EXTRACTED MATERIAL:
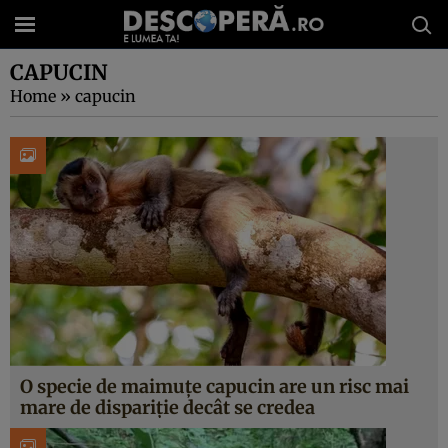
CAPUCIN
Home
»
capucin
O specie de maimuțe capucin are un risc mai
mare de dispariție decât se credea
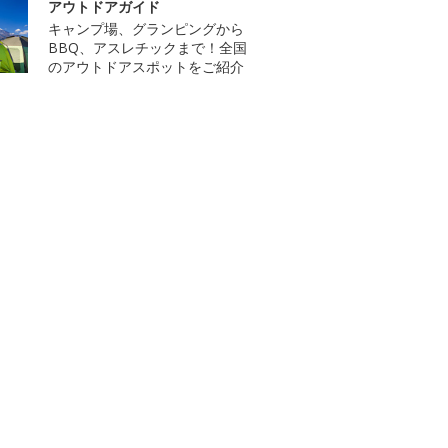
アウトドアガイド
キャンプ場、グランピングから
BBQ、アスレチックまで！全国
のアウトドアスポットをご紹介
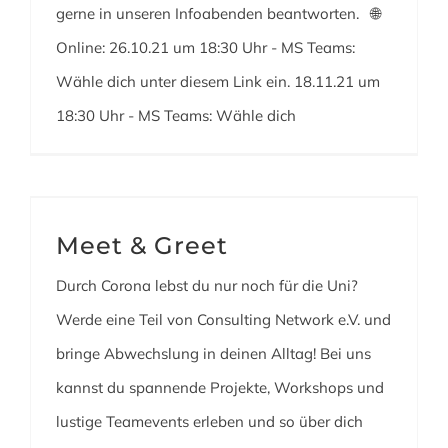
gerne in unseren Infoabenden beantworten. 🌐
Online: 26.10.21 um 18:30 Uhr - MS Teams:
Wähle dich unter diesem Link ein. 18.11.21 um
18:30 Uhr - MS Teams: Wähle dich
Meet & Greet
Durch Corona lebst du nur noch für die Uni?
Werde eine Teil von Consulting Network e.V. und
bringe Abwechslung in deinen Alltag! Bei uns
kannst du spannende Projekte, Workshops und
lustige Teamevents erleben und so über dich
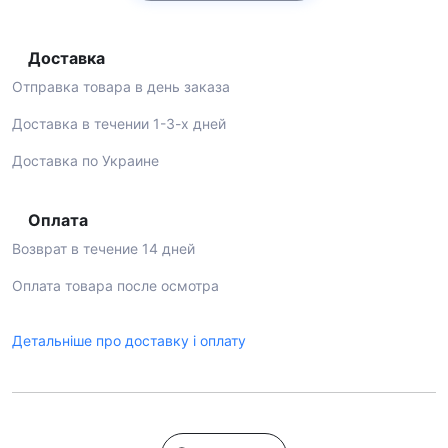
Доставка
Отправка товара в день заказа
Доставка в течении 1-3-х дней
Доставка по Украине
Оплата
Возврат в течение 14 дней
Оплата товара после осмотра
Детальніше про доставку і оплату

* * *

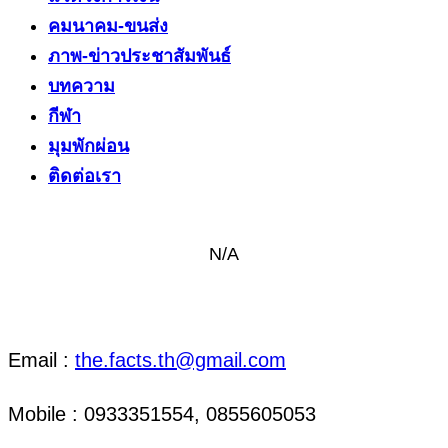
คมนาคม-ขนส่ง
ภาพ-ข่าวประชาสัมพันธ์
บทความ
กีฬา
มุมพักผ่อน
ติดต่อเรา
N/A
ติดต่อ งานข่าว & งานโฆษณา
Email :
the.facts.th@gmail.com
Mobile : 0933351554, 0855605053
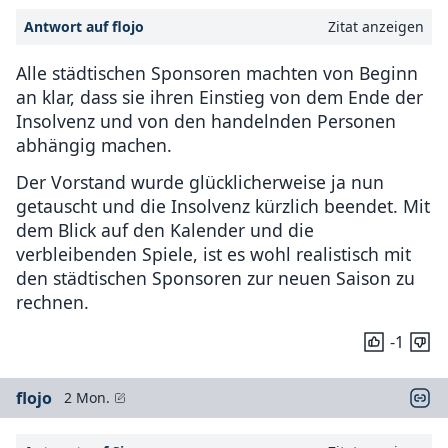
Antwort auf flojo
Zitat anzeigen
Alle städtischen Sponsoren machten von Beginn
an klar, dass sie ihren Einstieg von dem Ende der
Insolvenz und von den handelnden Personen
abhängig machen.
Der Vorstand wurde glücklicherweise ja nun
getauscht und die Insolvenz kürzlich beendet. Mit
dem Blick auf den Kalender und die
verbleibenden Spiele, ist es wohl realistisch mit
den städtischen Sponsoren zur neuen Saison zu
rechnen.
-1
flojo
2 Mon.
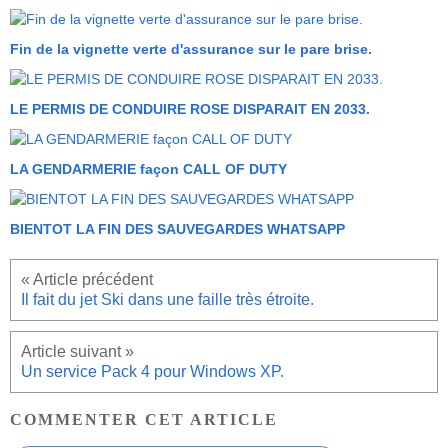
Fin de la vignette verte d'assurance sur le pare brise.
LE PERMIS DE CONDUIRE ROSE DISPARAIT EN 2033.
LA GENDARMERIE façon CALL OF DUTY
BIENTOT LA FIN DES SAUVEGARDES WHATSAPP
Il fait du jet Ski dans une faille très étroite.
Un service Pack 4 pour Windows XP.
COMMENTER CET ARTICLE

--

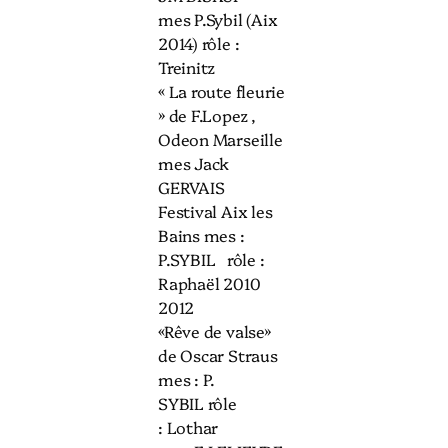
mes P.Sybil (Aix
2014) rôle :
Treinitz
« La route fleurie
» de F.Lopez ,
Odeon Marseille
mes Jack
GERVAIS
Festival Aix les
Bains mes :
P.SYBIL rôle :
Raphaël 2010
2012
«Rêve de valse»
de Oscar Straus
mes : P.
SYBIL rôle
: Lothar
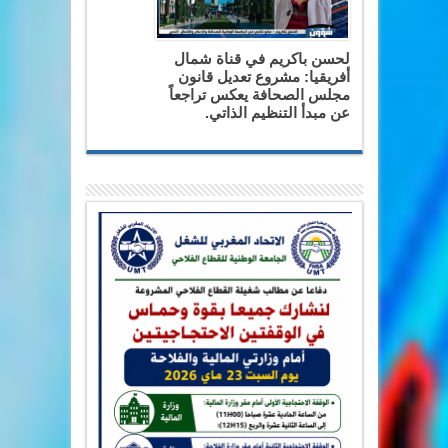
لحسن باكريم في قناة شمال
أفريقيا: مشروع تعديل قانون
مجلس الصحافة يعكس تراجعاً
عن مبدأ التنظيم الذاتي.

EXERCISE DETAILS: Copy the items from the line containing "لحسن باكريم في قناة شمال" through the line containing "عن مبدأ التنظيم الذاتي.", including both of those lines, with every character unchanged.

RESPONSE:
لحسن باكريم في قناة شمال
أفريقيا: مشروع تعديل قانون
مجلس الصحافة يعكس تراجعاً
عن مبدأ التنظيم الذاتي.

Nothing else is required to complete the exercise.